## WHAT THIS TASK INVOLVES
An exact, complete printout of the listing is wanted, minus its images.

[EXTRACTED RECORDS]

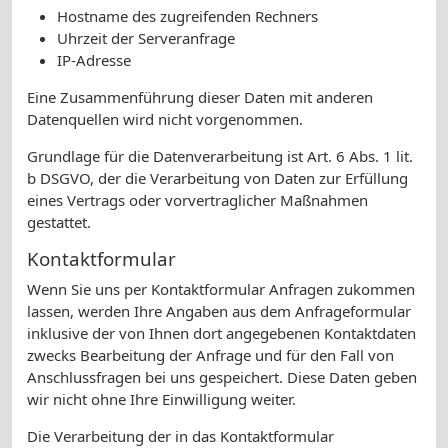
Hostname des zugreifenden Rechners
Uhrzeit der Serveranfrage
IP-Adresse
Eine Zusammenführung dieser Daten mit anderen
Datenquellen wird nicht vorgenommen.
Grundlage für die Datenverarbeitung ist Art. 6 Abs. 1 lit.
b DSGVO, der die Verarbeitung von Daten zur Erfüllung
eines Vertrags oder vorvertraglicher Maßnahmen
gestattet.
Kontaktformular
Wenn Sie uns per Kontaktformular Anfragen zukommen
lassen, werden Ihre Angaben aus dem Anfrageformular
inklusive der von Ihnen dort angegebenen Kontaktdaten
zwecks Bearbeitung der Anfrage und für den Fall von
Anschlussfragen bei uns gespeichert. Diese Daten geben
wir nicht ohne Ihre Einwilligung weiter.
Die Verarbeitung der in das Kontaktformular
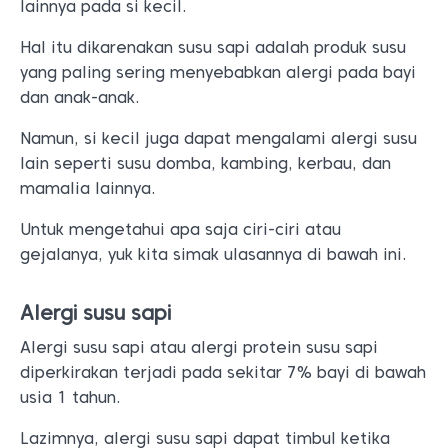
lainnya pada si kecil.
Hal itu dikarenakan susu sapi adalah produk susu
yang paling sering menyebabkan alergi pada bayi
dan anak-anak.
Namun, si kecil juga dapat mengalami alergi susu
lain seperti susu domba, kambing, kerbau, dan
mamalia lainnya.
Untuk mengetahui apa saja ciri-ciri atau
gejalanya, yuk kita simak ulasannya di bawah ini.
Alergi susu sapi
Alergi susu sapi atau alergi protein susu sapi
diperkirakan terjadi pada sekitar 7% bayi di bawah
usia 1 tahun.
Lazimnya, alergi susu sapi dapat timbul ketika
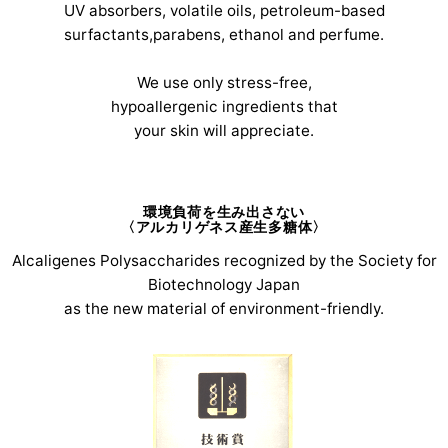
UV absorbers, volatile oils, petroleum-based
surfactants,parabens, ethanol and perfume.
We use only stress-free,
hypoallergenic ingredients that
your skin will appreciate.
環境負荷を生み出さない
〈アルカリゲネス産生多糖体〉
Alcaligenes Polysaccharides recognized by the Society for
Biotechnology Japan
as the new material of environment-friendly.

[/EXTRACTED RECORDS]

## RESPONSE AREA
Hostname des zugreifenden Rechners
Uhrzeit der Serveranfrage
IP-Adresse
Eine Zusammenführung dieser Daten mit anderen
Datenquellen wird nicht vorgenommen.
Grundlage für die Datenverarbeitung ist Art. 6 Abs. 1 lit.
b DSGVO, der die Verarbeitung von Daten zur Erfüllung
eines Vertrags oder vorvertraglicher Maßnahmen
gestattet.
Kontaktformular
Wenn Sie uns per Kontaktformular Anfragen zukommen
lassen, werden Ihre Angaben aus dem Anfrageformular
inklusive der von Ihnen dort angegebenen Kontaktdaten
zwecks Bearbeitung der Anfrage und für den Fall von
Anschlussfragen bei uns gespeichert. Diese Daten geben
wir nicht ohne Ihre Einwilligung weiter.
Die Verarbeitung der in das Kontaktformular
lainnya pada si kecil.
Hal itu dikarenakan susu sapi adalah produk susu
yang paling sering menyebabkan alergi pada bayi
dan anak-anak.
Namun, si kecil juga dapat mengalami alergi susu
lain seperti susu domba, kambing, kerbau, dan
mamalia lainnya.
Untuk mengetahui apa saja ciri-ciri atau
gejalanya, yuk kita simak ulasannya di bawah ini.
Alergi susu sapi
Alergi susu sapi atau alergi protein susu sapi
diperkirakan terjadi pada sekitar 7% bayi di bawah
usia 1 tahun.
Lazimnya, alergi susu sapi dapat timbul ketika
UV absorbers, volatile oils, petroleum-based
surfactants,parabens, ethanol and perfume.
We use only stress-free,
hypoallergenic ingredients that
your skin will appreciate.
環境負荷を生み出さない
〈アルカリゲネス産生多糖体〉
Alcaligenes Polysaccharides recognized by the Society for
Biotechnology Japan
as the new material of environment-friendly.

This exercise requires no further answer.